#### Document section
I do not like the idea of saying "some website can choose to do this". In
practice, very few websites will go down that route.

Are there any concerns if this approach is used?

On Wed, Mar 13, 2024 at 12:03 PM Eric Rescorla  wrote:

>
>
> On Wed, Mar 13, 2024 at 8:49 AM A A  wrote:
>
>> I think we should change outer SNI randomly and periodicity (e.g 1
>> hours), if it change fast enough, censor will need to pay a price to block
>> it,
>>
>
> This won't work because the public_name is part of the recovery mechanism
> for misconfiguration, which means that the server needs to have a valid
> certificate with that identity.
>
> -Ekr
>
>
>>
>> 13.03.2024, 23:40, "Amir Omidi" :
>>
>> I'd like to understand how the behavior of the latest draft will be under
>> an adversarial condition.
>>
>> One of the things that really excited me about ESNI back in the day was
>> effectively making it near impossible for countries, like my home country
>> Iran, from being able to effectively censor the web. AFAIK Iran's main
>> censorship mechanism revolves around looking for ClientHello's and then
>> sending a TCP reset when that SNI matches a censored domain.
>>
>> I'm wondering, are we losing that ability from ESNI with this plain text
>> field? Maybe there can be an understanding in the RFC that the client may
>> omit, or falsify this plaintext field for a bit of extra adversarial
>> security in these circumstances?

#### Source data
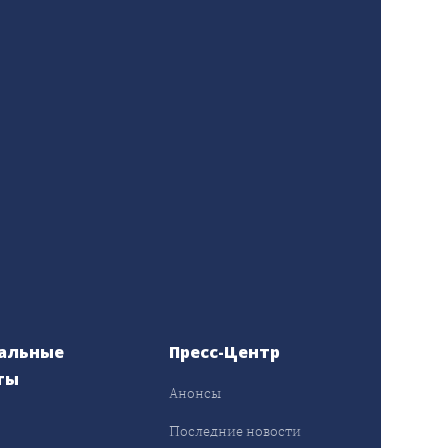
альные
Пресс-Центр
ты
Анонсы
ы
Последние новости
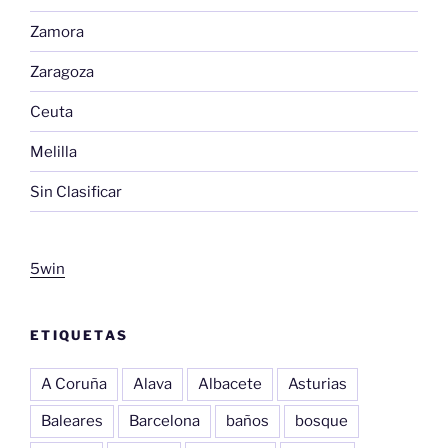
Zamora
Zaragoza
Ceuta
Melilla
Sin Clasificar
5win
ETIQUETAS
A Coruña
Alava
Albacete
Asturias
Baleares
Barcelona
baños
bosque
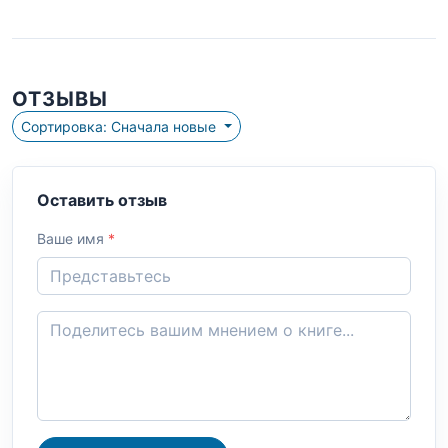
ОТЗЫВЫ
Сортировка: Сначала новые
Оставить отзыв
Ваше имя
*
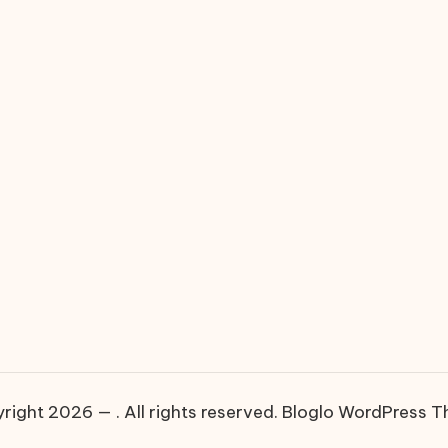
right 2026 — . All rights reserved.
Bloglo WordPress 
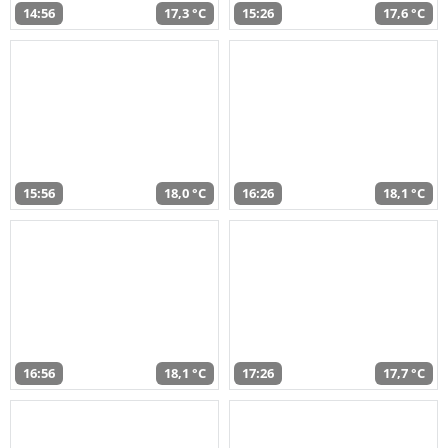
14:56
17,3 °C
15:26
17,6 °C
15:56
18,0 °C
16:26
18,1 °C
16:56
18,1 °C
17:26
17,7 °C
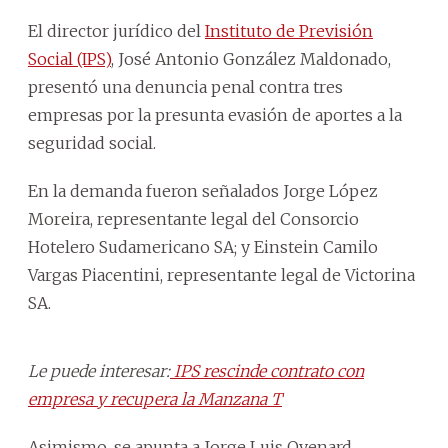
El director jurídico del
Instituto de Previsión
Social (IPS)
, José Antonio González Maldonado,
presentó una denuncia penal contra tres
empresas por la presunta evasión de aportes a la
seguridad social.
En la demanda fueron señalados Jorge López
Moreira, representante legal del Consorcio
Hotelero Sudamericano SA; y Einstein Camilo
Vargas Piacentini, representante legal de Victorina
SA.
Le puede interesar:
IPS rescinde contrato con
empresa y recupera la Manzana T
Asimismo, se apunta a Jorge Luis Oyenard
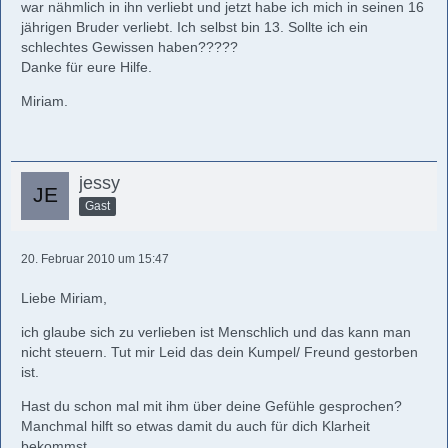
war nähmlich in ihn verliebt und jetzt habe ich mich in seinen 16
jährigen Bruder verliebt. Ich selbst bin 13. Sollte ich ein
schlechtes Gewissen haben?????
Danke für eure Hilfe.
Miriam.
jessy
Gast
20. Februar 2010 um 15:47
Liebe Miriam,
ich glaube sich zu verlieben ist Menschlich und das kann man
nicht steuern. Tut mir Leid das dein Kumpel/ Freund gestorben
ist.
Hast du schon mal mit ihm über deine Gefühle gesprochen?
Manchmal hilft so etwas damit du auch für dich Klarheit
bekommst.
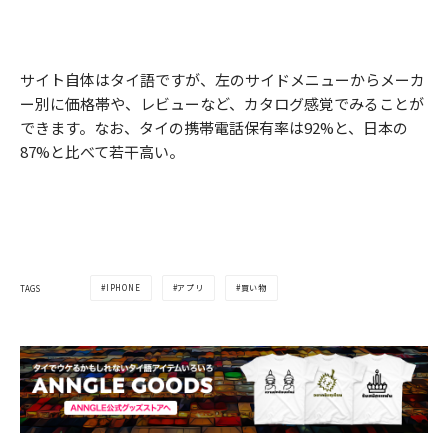
サイト自体はタイ語ですが、左のサイドメニューからメーカ
ー別に価格帯や、レビューなど、カタログ感覚でみることが
できます。なお、タイの携帯電話保有率は92%と、日本の
87%と比べて若干高い。
IPHONE
アプリ
買い物
TAGS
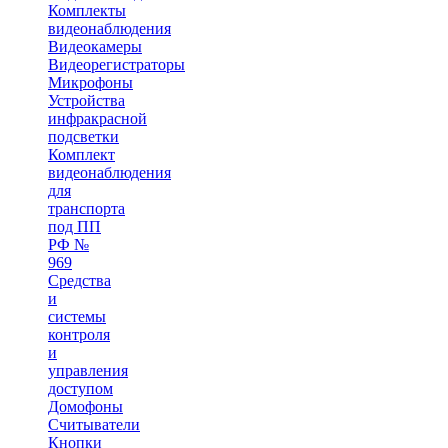
Комплекты
видеонаблюдения
Видеокамеры
Видеорегистраторы
Микрофоны
Устройства
инфракрасной
подсветки
Комплект
видеонаблюдения
для
транспорта
под ПП
РФ №
969
Средства
и
системы
контроля
и
управления
доступом
Домофоны
Считыватели
Кнопки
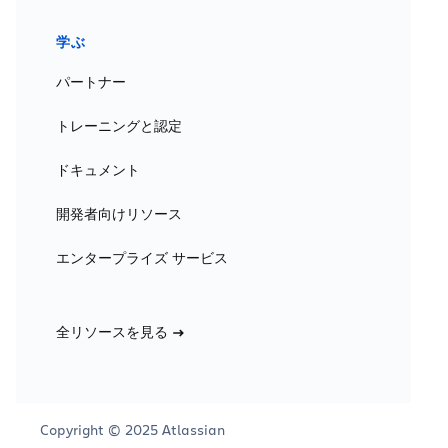
学ぶ
パートナー
トレーニングと認定
ドキュメント
開発者向けリソース
エンタープライズ サービス
全リソースを見る
Copyright © 2025 Atlassian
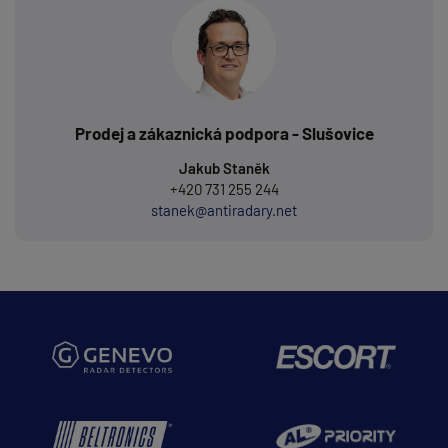
Prodej a zákaznická podpora - Slušovice
Jakub Staněk
+420 731 255 244
stanek@antiradary.net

#### Work to be completed
Could you quote the entire email thread above about the outer SNI and censorship, word for word?

#### Solution to this problem
I do not like the idea of saying "some website can choose to do this". In
practice, very few websites will go down that route.

Are there any concerns if this approach is used?

On Wed, Mar 13, 2024 at 12:03 PM Eric Rescorla  wrote:

>
>
> On Wed, Mar 13, 2024 at 8:49 AM A A  wrote:
>
>> I think we should change outer SNI randomly and periodicity (e.g 1
>> hours), if it change fast enough, censor will need to pay a price to block
>> it,
>>
>
> This won't work because the public_name is part of the recovery mechanism
> for misconfiguration, which means that the server needs to have a valid
> certificate with that identity.
>
> -Ekr
>
>
>>
>> 13.03.2024, 23:40, "Amir Omidi" :
>>
>> I'd like to understand how the behavior of the latest draft will be under
>> an adversarial condition.
>>
>> One of the things that really excited me about ESNI back in the day was
>> effectively making it near impossible for countries, like my home country
>> Iran, from being able to effectively censor the web. AFAIK Iran's main
>> censorship mechanism revolves around looking for ClientHello's and then
>> sending a TCP reset when that SNI matches a censored domain.
>>
>> I'm wondering, are we losing that ability from ESNI with this plain text
>> field? Maybe there can be an understanding in the RFC that the client may
>> omit, or falsify this plaintext field for a bit of extra adversarial
>> security in these circumstances?